## [WHAT TO PRODUCE]
Here, the job is to give back every entry below unchanged, omitting pictures.

## [Collection entries]

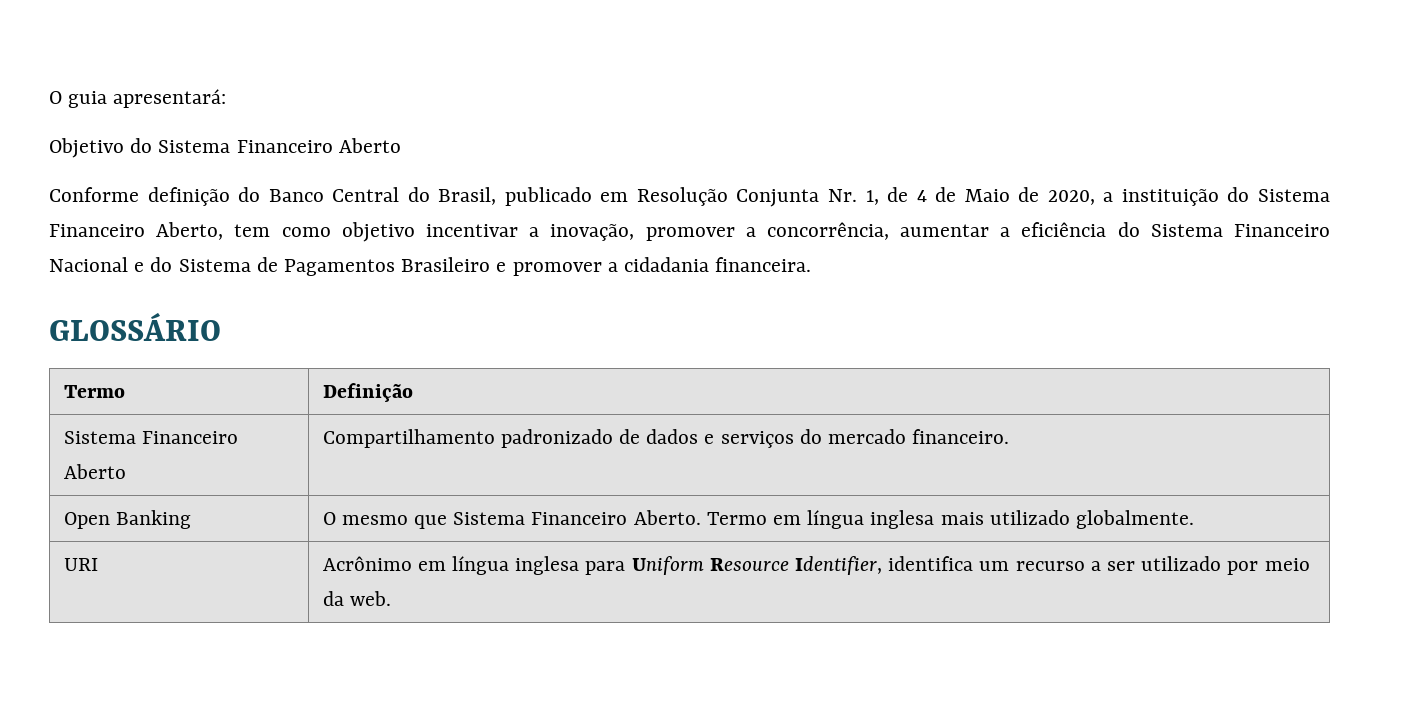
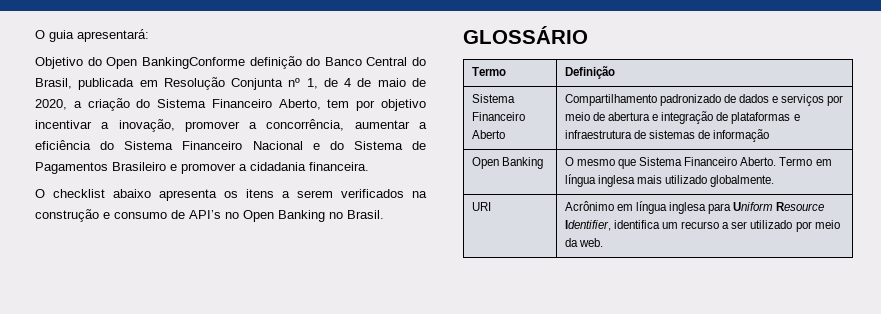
[158,138,401,153] [49,187,139,202] Sistema Financeiro Aberto // Conforme -> [106,57,245,69] Open BankingConforme
[504,187,592,206] publicado -> [78,78,135,90] publicada
[827,189,857,202] Nr. -> [288,78,301,87] nº
[964,189,1010,202] Maio -> [377,78,406,87] maio
[1121,189,1219,206] instituição -> [87,98,130,111] criação
[281,227,331,237] como -> [356,100,376,111] por
(812, 264) none -> [35,189,427,201] [35,209,384,222] // O checklist abaixo apresenta os itens a serem verificados na construção e consumo de API’s no Open Banking no Brasil.
[799,429,1010,444] do mercado financeiro. -> [827,95,844,106] [564,111,800,124] [564,129,770,142] por meio de abertura e integração de plataformas e infraestrutura de sistemas de informação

## [ANSWER BOX]
[158,138,401,153] [49,187,139,202] Sistema Financeiro Aberto // Conforme -> [106,57,245,69] Open BankingConforme
[504,187,592,206] publicado -> [78,78,135,90] publicada
[827,189,857,202] Nr. -> [288,78,301,87] nº
[964,189,1010,202] Maio -> [377,78,406,87] maio
[1121,189,1219,206] instituição -> [87,98,130,111] criação
[281,227,331,237] como -> [356,100,376,111] por
(812, 264) none -> [35,189,427,201] [35,209,384,222] // O checklist abaixo apresenta os itens a serem verificados na construção e consumo de API’s no Open Banking no Brasil.
[799,429,1010,444] do mercado financeiro. -> [827,95,844,106] [564,111,800,124] [564,129,770,142] por meio de abertura e integração de plataformas e infraestrutura de sistemas de informação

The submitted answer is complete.